──────── EXTRACTED INFORMATION
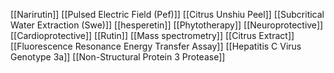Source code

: [[Narirutin]]
[[Pulsed Electric Field (Pef)]]
[[Citrus Unshiu Peel]]
[[Subcritical Water Extraction (Swe)]]
[[hesperetin]]
[[Phytotherapy]]
[[Neuroprotective]]
[[Cardioprotective]]
[[Rutin]]
[[Mass spectrometry]]
[[Citrus Extract]]
[[Fluorescence Resonance Energy Transfer Assay]]
[[Hepatitis C Virus Genotype 3a]]
[[Non-Structural Protein 3 Protease]]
────────────────
# ABOUT THIS EXERCISE
Please set down, with no changes, the line that contains "[[Citrus Unshiu Peel]]" and all the lines after it until the entries end; write nothing besides them.

# SOLUTION TO THE PROBLEM
[[Citrus Unshiu Peel]]
[[Subcritical Water Extraction (Swe)]]
[[hesperetin]]
[[Phytotherapy]]
[[Neuroprotective]]
[[Cardioprotective]]
[[Rutin]]
[[Mass spectrometry]]
[[Citrus Extract]]
[[Fluorescence Resonance Energy Transfer Assay]]
[[Hepatitis C Virus Genotype 3a]]
[[Non-Structural Protein 3 Protease]]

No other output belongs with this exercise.